Et l’on perçoit le propos du film : les adultes se comportent rarement en adultes. L’addiction, toujours, les guide : le jeu, le travail, l’argent, le pouvoir, les mots, la drogue en leur faisant oublier leurs proches… Les défauts qui semblaient si sympas, deviennent vite encombrants. Et les couples se défont… Pendant ce temps les enfants sont souvent délaissés, oubliés, mal aimés.
« Heureusement qu’il y a les enfants pour s’occuper des enfants » dit une gamine dans le film… Heureusement qu’il y a les enfants pour s’occuper des parents devrait dire Victoria à propos de son père Martin Socoa (Vincent Lindon)… Le drame se noue… A moins qu’il ne s’agisse d’une échappée belle, d’un voyage improvisé, d’une fuite dans le rêve !
Et puis la vie va, la vie vient…. Alors le film de Pascal Thomas laisse, en arrière-goût une saveur douce-amère…

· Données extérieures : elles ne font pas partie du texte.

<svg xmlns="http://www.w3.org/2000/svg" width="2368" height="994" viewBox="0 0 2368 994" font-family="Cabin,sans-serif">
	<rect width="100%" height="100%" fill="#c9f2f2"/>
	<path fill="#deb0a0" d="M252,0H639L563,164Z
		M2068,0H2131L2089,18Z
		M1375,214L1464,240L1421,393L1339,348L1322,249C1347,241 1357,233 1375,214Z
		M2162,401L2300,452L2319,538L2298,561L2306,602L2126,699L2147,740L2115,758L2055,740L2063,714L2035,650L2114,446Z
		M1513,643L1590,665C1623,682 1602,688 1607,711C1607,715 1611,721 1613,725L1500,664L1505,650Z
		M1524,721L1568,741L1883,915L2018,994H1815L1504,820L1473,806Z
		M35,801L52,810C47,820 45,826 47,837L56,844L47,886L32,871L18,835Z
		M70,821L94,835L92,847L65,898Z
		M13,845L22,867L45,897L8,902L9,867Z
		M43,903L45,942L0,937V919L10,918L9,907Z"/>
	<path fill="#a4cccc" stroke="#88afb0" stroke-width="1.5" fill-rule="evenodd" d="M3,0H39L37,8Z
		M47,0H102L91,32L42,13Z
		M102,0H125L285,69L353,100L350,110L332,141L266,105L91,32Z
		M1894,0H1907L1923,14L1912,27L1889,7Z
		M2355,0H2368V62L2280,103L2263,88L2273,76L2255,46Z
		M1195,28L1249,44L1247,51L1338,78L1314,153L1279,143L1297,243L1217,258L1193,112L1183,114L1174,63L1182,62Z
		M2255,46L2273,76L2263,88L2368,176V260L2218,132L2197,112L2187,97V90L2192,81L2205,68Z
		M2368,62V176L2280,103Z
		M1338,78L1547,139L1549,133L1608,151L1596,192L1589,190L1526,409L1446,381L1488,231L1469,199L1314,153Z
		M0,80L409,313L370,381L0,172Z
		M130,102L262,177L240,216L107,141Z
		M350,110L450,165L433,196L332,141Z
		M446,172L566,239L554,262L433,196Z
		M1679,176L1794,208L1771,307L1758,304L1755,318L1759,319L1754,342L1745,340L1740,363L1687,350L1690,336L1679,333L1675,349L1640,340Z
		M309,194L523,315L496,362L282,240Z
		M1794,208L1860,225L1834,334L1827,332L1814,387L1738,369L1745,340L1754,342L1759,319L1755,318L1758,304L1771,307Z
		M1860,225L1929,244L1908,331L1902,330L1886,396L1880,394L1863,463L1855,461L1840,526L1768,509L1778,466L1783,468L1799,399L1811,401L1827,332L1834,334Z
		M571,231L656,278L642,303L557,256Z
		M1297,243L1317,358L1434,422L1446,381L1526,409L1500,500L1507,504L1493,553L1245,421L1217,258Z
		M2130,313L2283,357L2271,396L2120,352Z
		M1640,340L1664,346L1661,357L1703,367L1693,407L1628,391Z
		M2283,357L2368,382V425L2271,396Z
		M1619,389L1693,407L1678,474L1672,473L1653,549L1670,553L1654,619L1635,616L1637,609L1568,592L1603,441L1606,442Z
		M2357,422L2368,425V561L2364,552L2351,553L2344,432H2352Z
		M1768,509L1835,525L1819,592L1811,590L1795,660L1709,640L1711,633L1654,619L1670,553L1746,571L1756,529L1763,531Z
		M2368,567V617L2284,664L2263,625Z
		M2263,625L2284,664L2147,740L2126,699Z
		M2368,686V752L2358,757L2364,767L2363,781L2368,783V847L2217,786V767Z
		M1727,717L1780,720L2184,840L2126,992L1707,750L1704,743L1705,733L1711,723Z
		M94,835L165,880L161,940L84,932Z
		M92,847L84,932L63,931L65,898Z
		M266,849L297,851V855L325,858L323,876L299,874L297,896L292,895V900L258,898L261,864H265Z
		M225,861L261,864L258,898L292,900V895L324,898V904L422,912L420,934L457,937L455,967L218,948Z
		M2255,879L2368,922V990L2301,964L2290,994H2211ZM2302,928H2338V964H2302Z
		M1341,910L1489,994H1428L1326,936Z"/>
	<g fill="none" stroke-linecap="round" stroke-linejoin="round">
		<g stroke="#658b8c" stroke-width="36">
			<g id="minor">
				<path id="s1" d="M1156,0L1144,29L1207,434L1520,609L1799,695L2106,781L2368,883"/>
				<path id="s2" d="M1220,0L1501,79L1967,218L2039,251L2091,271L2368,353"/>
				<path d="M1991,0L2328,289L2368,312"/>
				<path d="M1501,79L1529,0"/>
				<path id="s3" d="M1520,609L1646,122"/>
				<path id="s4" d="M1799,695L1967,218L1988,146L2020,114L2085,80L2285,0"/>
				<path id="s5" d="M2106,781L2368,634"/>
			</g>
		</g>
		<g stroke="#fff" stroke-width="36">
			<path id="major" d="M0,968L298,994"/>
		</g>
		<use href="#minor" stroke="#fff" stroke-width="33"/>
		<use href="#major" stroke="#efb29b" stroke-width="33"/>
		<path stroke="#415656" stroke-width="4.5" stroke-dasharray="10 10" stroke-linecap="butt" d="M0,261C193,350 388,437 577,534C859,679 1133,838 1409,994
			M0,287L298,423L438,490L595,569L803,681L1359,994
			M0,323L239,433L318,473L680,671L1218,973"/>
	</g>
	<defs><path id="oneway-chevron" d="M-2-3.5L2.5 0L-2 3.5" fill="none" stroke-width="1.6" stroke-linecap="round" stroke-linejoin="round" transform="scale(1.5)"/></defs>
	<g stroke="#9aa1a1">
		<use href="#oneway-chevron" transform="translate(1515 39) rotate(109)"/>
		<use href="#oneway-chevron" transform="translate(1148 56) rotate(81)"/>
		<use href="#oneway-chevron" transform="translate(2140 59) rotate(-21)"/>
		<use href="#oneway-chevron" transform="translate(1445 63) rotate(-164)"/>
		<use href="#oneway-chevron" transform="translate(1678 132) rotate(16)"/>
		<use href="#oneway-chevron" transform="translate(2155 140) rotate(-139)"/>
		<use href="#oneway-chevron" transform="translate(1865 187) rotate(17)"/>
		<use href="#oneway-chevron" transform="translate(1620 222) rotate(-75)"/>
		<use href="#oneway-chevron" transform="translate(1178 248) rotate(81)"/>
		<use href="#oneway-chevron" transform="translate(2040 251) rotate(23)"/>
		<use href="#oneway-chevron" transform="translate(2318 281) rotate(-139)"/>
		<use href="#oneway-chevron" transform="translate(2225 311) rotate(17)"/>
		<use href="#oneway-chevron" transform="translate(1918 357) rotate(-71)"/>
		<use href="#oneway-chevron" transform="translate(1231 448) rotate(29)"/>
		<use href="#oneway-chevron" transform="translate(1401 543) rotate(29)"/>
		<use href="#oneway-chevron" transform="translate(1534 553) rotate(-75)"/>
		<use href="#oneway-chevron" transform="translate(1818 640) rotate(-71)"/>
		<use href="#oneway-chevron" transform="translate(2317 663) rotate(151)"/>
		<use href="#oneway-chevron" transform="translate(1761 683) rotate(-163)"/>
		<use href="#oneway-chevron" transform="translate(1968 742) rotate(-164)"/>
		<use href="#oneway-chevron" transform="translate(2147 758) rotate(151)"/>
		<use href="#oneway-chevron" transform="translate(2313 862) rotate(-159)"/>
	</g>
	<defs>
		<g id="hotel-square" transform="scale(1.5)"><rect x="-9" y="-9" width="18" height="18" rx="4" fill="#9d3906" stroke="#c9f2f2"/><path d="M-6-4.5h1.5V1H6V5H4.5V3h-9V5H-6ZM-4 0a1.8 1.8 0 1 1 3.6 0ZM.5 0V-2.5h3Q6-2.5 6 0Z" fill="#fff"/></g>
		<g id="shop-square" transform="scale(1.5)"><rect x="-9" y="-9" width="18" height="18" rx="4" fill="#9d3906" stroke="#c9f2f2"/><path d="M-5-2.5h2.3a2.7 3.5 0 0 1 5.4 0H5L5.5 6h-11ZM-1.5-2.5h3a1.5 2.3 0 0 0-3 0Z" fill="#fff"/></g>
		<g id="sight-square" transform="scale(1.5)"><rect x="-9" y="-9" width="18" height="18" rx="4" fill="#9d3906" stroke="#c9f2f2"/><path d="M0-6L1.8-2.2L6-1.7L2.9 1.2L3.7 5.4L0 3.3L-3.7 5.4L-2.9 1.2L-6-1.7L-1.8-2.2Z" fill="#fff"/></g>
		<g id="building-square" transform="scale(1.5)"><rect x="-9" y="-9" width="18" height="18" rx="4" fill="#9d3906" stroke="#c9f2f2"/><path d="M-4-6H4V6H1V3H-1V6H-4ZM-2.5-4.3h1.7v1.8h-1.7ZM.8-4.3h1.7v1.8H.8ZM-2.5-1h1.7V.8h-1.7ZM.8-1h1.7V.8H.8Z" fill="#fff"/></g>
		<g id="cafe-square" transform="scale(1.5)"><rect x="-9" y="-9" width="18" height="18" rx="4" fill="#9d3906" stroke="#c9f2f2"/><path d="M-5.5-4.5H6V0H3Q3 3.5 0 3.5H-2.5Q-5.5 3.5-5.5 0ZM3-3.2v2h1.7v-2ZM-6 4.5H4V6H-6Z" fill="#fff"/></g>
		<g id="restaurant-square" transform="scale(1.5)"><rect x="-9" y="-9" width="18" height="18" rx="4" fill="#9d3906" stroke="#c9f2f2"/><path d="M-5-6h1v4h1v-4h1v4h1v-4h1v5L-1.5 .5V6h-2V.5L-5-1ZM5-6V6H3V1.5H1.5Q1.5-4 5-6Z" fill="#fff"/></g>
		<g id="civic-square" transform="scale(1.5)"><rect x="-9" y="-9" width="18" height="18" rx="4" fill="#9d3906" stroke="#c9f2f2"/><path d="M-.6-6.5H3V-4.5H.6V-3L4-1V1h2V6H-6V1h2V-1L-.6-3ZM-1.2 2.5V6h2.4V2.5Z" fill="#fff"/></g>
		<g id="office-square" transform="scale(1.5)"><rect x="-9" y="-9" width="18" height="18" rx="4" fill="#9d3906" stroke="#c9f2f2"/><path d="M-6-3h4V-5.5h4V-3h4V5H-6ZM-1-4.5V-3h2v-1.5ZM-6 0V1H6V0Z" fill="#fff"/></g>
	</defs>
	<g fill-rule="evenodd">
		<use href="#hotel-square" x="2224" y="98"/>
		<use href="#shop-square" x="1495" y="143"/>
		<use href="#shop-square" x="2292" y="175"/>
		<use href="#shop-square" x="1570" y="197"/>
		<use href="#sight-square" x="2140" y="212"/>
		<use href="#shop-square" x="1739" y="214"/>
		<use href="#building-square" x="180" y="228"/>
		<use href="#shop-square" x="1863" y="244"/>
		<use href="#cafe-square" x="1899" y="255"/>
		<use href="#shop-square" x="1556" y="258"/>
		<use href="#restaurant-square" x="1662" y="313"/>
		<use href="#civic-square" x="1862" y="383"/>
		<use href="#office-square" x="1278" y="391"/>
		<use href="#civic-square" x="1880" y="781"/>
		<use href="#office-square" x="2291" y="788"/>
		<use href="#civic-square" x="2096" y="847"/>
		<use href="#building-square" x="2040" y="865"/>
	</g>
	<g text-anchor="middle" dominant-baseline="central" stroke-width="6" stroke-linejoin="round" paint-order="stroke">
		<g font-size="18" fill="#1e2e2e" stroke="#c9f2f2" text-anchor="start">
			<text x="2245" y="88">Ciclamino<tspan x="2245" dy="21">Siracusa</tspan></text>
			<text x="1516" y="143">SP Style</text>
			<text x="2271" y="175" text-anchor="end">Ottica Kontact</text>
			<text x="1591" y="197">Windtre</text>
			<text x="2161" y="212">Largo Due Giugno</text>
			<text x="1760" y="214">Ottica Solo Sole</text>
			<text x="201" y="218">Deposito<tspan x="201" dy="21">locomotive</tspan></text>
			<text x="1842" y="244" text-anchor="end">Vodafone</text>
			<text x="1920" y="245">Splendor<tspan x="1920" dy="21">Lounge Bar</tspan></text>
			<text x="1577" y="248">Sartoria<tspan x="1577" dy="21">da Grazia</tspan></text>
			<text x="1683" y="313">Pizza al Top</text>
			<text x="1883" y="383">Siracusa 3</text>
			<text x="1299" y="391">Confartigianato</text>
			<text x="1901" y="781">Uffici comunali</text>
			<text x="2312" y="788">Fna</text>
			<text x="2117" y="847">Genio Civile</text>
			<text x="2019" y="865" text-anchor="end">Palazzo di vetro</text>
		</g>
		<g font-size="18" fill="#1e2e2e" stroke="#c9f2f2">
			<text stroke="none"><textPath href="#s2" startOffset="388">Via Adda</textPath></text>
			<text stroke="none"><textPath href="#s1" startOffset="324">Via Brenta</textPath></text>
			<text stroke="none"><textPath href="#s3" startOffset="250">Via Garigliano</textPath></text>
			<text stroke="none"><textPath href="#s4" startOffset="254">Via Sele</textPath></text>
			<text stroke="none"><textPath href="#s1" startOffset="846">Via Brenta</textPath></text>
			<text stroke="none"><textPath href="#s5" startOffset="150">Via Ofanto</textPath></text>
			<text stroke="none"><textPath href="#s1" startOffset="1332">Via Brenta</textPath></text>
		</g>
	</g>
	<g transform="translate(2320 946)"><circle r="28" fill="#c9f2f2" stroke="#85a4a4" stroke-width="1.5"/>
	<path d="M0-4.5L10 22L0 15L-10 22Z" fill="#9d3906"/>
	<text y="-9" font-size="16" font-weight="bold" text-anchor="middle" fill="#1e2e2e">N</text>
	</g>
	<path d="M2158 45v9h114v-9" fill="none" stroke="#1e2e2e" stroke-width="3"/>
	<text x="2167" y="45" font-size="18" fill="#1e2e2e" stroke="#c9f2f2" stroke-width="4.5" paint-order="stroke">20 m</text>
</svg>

La façon classique du réalisateur sert ce microcosme sociétal légèrement désuet. Les acteurs sont bons… Les enfants plus encore. Mais j’accolerai tout de même un bémol à la prestation de l’actrice fétiche du réalisateur, Catherine Frot dont le jeu me semple apprêté et artificiel… Mais, bon, ce n’est que mon avis… Et la région nantaise resplendit de toute sa beauté… UN BON FILM.
Longue journée pour ce "téléfilm" à petites histoires inintéressantes croisées; ça dégouline de mièverie, d'acteurs médiocres (sauf les acteurs confirmés). C'est pas nul, c'est juste inutile; public recommandé : la mère au foyer.
Une jolie comédie, fine et drôle et magnifiquement interprétée par Vincent Lindon (toujours aussi fripé), une kyrielle d’actrices bien sympathiques et une bande d’enfants charmants (Bravo à Victoria Lafaurie qui possède bien les gènes de son père, le réalisateur Pascal Thomas). C’est alerte, un peu décousu du fait de toutes ces historiettes simultanées, et très humain, très bien observé, avec la tendresse et aussi l’ironie qui sont les marques de Pascal Thomas.